Intel Corporation, the world’s largest computer chip maker has announced its next generation level of transistors; and the surprising element is that they will have metal and not silicon grade electrodes.
The chips will have insulating walls made of a "high-K" hafnium compound, which is transparent to electric fields, instead of silicon dioxide, Intel said in a statement.
According to New Scientist, the changes mean that the 45-nanometre transistors on Intel's next suite of computer processors will not only be faster and smaller than today's 65-nanometre ones, but will also be more power efficient.
"The implementation of high-k and metal materials marks the biggest change in transistor technology since the introduction of polysilicon gate transistors in the late 1960s," said Intel co-founder Gordon Moore.
The new transistors will make their way into Intel's next generation products, currently codenamed "Penryn", which include the Core 2 Duo, Core 2 Quad and Xeon processors. These will run Windows Vista, Mac OS X, Windows XP and Linux, he said.
The manufacturing will begin later in 2007 and the products will be available in 2008.

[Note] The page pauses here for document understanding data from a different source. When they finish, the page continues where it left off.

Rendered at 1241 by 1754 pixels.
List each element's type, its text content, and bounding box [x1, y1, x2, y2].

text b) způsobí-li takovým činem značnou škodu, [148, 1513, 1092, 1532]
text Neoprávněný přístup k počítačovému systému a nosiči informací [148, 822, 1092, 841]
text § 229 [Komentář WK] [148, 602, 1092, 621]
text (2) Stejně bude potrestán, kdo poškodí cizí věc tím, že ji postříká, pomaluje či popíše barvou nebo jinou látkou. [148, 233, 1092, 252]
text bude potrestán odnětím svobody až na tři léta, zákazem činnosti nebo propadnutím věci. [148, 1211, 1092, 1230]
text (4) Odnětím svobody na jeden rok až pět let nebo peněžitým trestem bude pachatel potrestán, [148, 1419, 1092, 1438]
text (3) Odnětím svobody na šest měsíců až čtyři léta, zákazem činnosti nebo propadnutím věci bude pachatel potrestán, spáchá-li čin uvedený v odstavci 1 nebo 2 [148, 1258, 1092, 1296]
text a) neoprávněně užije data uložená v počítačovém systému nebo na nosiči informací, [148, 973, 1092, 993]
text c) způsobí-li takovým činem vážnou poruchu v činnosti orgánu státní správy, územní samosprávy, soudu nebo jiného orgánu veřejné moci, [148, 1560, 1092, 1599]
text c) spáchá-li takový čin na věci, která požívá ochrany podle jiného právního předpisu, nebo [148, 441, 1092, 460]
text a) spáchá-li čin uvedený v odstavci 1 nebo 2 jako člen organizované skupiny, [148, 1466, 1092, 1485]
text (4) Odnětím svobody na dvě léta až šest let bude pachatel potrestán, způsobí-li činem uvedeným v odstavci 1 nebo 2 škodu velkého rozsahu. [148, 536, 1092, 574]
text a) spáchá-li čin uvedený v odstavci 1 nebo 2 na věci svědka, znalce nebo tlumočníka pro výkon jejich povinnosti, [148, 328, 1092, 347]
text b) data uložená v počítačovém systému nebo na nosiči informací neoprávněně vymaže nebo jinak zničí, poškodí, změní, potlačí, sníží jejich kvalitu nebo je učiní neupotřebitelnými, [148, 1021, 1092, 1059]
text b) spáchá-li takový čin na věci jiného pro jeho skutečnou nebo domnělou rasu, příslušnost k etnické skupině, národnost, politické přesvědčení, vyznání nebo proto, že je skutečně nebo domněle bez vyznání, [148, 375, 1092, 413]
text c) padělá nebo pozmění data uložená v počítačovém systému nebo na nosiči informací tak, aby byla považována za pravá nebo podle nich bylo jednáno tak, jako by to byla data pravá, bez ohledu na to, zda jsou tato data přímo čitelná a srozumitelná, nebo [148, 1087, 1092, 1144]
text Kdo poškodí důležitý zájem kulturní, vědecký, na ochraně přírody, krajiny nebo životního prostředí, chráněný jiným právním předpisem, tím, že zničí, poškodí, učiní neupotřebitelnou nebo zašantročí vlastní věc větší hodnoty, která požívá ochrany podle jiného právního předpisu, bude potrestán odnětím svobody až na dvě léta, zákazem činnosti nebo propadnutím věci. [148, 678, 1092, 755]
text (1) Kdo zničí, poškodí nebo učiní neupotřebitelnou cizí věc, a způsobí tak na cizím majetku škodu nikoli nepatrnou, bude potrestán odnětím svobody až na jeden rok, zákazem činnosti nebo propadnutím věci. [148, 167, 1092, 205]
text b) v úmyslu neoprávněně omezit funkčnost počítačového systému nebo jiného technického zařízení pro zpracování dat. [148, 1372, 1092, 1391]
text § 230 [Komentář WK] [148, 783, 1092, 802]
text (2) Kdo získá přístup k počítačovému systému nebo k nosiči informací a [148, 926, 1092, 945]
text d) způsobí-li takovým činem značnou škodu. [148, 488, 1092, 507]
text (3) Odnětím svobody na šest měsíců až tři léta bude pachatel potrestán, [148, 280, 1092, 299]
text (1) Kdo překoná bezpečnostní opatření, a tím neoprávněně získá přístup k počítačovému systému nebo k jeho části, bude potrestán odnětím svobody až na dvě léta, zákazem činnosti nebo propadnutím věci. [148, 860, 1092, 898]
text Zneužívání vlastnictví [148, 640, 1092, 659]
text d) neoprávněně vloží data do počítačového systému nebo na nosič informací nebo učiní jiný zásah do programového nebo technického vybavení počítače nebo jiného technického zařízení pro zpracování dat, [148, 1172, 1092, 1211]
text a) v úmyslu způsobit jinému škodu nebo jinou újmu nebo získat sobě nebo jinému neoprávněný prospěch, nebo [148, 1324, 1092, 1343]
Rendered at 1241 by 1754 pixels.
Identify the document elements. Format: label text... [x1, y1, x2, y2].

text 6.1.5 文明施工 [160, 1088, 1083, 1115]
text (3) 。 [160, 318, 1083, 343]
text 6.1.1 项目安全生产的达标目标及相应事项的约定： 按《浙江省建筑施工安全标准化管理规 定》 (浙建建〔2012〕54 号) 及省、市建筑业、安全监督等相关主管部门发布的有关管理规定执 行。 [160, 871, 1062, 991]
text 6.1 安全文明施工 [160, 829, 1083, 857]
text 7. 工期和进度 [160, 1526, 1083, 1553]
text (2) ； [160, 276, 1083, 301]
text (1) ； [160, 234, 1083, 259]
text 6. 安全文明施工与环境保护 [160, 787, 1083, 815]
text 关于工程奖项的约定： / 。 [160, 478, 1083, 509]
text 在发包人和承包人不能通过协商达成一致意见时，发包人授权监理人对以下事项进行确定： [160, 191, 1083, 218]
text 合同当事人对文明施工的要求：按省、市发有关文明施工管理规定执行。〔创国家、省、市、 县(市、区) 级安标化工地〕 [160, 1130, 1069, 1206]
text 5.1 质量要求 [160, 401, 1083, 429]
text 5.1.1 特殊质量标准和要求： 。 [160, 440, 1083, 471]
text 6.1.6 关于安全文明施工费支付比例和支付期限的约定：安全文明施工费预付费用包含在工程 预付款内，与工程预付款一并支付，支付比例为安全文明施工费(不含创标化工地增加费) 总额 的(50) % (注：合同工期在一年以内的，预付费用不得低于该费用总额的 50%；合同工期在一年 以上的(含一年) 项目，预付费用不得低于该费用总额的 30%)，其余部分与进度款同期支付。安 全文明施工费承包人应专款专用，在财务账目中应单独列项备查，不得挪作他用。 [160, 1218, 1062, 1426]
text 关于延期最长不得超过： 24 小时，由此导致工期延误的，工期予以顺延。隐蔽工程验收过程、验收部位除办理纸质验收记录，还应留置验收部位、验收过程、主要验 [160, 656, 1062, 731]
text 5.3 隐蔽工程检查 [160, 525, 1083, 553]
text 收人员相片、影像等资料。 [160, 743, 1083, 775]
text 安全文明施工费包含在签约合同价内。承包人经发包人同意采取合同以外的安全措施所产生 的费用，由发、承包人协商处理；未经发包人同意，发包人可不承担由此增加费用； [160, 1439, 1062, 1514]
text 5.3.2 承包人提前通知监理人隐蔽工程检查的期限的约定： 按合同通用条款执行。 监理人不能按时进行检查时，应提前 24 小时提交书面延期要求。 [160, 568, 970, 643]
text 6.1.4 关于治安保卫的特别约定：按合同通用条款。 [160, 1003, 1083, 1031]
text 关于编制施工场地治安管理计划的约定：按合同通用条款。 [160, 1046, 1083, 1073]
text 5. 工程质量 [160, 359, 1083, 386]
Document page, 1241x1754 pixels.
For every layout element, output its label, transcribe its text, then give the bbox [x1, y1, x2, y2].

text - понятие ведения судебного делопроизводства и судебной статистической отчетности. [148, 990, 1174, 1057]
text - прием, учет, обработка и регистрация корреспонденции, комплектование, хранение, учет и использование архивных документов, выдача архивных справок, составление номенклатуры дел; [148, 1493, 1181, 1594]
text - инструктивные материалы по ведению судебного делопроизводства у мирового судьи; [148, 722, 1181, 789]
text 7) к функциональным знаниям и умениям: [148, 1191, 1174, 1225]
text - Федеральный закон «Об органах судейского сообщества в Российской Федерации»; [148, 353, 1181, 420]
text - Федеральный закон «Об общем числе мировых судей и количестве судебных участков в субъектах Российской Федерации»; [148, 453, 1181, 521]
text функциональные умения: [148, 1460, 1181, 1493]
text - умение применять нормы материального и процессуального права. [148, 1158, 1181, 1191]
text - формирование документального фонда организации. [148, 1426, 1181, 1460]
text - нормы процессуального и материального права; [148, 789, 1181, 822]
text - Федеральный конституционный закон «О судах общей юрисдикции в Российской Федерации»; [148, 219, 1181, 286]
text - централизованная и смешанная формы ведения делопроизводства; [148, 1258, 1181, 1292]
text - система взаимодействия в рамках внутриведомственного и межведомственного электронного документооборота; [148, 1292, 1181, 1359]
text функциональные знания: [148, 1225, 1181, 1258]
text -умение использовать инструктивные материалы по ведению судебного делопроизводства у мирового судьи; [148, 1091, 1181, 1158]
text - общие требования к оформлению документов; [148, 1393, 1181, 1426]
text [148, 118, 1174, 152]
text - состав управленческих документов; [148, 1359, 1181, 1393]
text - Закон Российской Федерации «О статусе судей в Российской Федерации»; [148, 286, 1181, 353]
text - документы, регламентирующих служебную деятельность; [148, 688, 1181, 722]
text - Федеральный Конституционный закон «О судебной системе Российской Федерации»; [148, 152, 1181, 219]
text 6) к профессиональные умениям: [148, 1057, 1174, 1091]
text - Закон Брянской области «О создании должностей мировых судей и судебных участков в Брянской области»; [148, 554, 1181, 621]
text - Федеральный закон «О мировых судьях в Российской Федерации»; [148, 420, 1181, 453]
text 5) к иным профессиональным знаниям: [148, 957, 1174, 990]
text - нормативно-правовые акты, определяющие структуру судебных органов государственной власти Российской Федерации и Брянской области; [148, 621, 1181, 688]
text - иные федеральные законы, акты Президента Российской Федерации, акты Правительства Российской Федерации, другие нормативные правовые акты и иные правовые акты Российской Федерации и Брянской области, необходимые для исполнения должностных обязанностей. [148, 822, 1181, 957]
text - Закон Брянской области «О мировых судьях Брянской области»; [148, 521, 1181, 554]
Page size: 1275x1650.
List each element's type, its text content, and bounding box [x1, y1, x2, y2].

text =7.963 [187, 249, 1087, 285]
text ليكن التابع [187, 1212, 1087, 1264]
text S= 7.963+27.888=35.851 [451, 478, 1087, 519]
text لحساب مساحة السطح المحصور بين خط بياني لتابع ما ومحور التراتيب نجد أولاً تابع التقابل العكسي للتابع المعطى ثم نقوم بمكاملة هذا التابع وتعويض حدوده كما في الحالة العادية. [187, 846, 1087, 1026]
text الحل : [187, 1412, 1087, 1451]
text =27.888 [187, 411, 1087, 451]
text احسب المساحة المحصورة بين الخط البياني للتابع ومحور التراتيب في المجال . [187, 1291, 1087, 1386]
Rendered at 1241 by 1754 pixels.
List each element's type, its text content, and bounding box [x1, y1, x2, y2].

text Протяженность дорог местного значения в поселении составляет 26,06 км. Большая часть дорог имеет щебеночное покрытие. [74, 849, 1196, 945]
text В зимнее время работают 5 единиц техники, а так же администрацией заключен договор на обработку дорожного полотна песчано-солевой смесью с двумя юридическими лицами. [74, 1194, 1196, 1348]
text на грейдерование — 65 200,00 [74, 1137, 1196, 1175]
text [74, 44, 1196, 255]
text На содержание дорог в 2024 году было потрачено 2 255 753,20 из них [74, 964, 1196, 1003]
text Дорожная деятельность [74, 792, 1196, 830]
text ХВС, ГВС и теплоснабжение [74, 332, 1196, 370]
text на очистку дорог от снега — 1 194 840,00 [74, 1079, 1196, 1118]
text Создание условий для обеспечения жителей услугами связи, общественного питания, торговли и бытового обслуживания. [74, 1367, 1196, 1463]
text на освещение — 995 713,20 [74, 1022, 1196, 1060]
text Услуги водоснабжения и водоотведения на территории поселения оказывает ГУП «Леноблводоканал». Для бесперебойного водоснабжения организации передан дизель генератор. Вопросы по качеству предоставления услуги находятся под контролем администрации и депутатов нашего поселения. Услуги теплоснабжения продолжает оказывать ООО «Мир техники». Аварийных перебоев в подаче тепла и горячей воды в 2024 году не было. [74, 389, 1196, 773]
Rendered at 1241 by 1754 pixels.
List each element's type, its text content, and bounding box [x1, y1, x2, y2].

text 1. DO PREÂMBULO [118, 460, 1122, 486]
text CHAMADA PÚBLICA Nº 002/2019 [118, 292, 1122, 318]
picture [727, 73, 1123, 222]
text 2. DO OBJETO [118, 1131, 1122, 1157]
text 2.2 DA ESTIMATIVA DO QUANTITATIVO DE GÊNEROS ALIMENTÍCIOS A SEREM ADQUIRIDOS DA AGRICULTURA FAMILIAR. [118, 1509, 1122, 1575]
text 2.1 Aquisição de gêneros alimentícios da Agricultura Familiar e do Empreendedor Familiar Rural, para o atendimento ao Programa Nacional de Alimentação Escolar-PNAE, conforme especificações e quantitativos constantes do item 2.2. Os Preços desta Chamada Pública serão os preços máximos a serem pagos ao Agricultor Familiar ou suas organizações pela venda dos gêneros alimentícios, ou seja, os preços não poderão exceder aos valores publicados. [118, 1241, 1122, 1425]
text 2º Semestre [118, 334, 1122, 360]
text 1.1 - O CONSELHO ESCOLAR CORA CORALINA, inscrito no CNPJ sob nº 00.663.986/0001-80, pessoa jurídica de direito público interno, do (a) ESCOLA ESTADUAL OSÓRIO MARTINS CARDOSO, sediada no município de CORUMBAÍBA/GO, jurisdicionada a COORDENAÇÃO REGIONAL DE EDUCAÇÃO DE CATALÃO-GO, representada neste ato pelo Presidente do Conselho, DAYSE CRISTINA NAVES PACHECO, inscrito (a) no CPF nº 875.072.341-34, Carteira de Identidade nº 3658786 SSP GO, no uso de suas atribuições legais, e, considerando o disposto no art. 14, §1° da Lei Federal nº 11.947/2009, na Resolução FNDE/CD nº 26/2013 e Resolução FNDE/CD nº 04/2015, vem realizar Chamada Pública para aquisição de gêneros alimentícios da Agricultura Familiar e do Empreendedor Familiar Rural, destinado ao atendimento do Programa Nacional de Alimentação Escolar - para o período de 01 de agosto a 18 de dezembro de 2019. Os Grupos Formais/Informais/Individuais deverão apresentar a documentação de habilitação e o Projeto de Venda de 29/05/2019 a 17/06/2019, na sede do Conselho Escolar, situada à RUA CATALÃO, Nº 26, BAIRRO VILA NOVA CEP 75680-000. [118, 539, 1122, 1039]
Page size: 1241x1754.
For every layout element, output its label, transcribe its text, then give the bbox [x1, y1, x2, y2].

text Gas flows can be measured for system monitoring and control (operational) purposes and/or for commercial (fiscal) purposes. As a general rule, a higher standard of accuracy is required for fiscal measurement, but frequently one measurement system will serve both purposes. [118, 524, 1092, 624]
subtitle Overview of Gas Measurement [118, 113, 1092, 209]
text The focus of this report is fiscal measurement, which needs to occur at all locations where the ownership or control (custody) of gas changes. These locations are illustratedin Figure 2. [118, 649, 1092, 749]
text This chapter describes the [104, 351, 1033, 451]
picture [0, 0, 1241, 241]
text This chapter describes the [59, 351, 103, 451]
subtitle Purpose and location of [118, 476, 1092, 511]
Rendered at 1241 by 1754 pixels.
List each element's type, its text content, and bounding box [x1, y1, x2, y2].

Dan Hutcheson, an analyst with VLSI Research in California, US said: "It's no longer a research project, it's real. This is a really big breakthrough".
A transistor consists of an electrode that switches the current on and off within a "channel" using an electric field.
In the past, to make the transistor switch faster, and thereby up its performance, chipmakers shortened the electrode and thinned the insulating wall that separated it from the channel, but this was not very suitable, as thinning the wall often caused current to leak from the channel into the electrode, wasting heat and electricity.
Now, in an effort to continue shrinking and speeding up its transistors, Intel has come up with an insulator that transmits a fast-switching electric field even at a relatively large size.
Though the exact composition of this "high-K" material is a secret, Intel has said it contains hafnium, which increases transistor-switching speed by 20 percent and leaks five times less current.
According to Intel, the new 45-nanometre transistors dual-core processors will contain 400 million transistors, while quad-core will contain 800 million.